Following the evolution of the “Two Pasture System” of hill sheep management by the Hill Farming Research Organisation (HFRO) at their Sourhope and Lephinmore stations, the model was adopted by the Agricultural Development and Advisory Service at Redesdale experimental husbandry farm (EHF) and by the Scottish Agricultural Colleges at the West College Hill Farm of Kirkton in West Perthshire. At the time, the ADAS Pwllpeiran EHF in mid-Wales was engaged in an exercise based on the traditional Welsh management system in which ewes are kept on enclosed better grazings from tupping until after lambing and then ewes and lambs are summered on the hill.

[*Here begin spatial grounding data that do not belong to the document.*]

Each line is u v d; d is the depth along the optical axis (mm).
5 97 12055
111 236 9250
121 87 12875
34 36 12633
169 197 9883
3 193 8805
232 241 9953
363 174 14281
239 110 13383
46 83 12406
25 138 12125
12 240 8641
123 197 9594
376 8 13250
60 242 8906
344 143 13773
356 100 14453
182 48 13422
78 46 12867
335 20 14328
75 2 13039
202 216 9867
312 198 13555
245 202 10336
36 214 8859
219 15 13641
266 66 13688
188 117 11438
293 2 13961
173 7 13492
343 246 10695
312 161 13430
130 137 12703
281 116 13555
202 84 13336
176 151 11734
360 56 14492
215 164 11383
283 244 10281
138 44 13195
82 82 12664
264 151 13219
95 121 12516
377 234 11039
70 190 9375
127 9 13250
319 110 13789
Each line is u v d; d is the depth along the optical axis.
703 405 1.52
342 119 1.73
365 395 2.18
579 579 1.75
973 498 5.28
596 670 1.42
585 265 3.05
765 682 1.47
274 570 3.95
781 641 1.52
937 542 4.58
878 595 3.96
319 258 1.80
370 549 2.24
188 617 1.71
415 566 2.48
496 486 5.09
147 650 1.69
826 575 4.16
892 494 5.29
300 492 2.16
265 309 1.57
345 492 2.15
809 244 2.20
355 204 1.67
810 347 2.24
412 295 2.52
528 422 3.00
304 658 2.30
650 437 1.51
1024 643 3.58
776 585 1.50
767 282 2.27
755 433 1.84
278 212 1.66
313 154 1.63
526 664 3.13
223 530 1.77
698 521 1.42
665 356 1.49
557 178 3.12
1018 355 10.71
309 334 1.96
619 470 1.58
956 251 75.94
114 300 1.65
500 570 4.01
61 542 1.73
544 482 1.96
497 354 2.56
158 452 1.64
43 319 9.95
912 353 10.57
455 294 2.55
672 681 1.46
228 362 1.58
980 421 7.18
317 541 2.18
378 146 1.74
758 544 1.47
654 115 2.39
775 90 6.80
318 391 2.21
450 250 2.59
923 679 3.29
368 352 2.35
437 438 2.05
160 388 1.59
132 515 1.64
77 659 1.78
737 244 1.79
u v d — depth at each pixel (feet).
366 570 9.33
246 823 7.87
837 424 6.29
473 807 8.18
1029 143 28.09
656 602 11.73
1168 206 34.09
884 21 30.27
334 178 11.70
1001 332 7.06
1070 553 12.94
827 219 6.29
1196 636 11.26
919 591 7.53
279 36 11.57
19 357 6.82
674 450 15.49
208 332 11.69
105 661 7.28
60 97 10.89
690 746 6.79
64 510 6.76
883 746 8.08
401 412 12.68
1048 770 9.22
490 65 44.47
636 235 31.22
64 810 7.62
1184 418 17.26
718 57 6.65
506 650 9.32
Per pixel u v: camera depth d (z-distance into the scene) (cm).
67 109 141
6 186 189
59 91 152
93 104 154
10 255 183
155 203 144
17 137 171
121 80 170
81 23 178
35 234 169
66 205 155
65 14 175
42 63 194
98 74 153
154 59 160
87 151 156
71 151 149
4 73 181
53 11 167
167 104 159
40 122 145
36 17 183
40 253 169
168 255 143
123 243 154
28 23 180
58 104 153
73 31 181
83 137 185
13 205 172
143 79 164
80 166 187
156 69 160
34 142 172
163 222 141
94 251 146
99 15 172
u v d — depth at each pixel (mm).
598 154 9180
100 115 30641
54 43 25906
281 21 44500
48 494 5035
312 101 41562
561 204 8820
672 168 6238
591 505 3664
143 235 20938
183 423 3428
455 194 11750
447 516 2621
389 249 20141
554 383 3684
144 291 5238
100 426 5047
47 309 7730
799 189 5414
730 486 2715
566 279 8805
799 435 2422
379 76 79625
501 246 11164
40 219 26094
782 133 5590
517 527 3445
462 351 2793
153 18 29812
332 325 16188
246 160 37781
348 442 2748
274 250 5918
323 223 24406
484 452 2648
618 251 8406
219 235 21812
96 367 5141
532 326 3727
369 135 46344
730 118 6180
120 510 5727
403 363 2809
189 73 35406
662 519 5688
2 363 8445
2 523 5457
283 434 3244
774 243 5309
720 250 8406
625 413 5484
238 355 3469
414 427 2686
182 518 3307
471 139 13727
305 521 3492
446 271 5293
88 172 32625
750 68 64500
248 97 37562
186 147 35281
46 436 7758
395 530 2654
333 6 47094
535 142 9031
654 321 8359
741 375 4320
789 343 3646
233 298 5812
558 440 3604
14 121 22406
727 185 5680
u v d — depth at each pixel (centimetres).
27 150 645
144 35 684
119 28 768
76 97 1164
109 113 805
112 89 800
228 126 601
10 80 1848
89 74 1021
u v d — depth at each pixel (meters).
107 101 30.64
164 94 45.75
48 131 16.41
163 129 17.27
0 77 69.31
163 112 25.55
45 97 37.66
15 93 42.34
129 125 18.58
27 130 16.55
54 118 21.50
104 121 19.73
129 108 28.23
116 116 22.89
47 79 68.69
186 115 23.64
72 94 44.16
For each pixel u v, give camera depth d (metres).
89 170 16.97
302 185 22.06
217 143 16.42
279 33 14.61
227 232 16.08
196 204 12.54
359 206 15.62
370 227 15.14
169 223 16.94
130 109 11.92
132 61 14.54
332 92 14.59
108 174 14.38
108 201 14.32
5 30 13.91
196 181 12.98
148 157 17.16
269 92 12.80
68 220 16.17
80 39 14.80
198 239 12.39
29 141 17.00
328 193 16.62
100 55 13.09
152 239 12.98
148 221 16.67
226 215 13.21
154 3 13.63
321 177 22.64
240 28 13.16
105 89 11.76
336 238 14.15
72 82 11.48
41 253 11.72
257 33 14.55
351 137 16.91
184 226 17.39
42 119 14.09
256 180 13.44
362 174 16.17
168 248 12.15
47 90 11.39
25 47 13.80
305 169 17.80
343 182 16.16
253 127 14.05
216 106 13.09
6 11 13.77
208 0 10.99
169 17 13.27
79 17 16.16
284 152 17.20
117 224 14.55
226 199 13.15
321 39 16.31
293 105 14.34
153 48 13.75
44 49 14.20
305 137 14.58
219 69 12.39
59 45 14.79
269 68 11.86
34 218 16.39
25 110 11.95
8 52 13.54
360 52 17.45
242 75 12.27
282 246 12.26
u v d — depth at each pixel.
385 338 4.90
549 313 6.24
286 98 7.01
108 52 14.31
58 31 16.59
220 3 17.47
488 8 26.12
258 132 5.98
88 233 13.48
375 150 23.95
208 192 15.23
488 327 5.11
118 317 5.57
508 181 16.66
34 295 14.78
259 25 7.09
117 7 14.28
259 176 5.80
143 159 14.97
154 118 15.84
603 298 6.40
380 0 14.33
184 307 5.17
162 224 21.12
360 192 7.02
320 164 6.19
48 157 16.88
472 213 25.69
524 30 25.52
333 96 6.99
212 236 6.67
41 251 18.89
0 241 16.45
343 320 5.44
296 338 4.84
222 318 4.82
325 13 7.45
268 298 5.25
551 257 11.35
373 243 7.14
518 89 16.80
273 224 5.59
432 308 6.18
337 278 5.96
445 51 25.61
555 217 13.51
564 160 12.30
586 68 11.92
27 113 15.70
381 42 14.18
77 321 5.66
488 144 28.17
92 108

The paper describes the developments at Sourhope, Redesdale, Kirkton and Pwllpeiran from the mid/late 1960's until the present time (1980 for Kirkton). The four farms differ considerably in climate, topography, soil type, vegetation and size. In all cases, however, between 20-30% of the total resource was subjected to some degree of pasture improvement over the course of the development. In the case of Kirkton and Sourhope, 9% of the resource was reseeded, whilst at Redesdale the corresponding figure was 17%. At Pwllpeiran, most of the improvement involved surface treatment but of a fairly costly nature almost equal to that of reseeding.
In all cases, the improved pasture was used to provide ewe and lamb grazing during lactation and ewe grazing around mating and lambing. Supplementary feed inputs per ewe during late pregnancy increased significantly on all farms. There was an increase in ewe numbers carried, being 99, 139, 42 and 3% greater for Sourhope, Redesdale, Kirkton and Pwllpeiran, respectively. Weaning percentages (lambs weaned per 100 ewes put to the ram) also increased, by 26, 48, 48 and 36% for Sourhope, Redesdale, Kirkton and Pwllpeiran, respectively. Taken together, there was a significant corresponding increase in the number of lambs weaned of the order of 121, 297, 129 and 47%.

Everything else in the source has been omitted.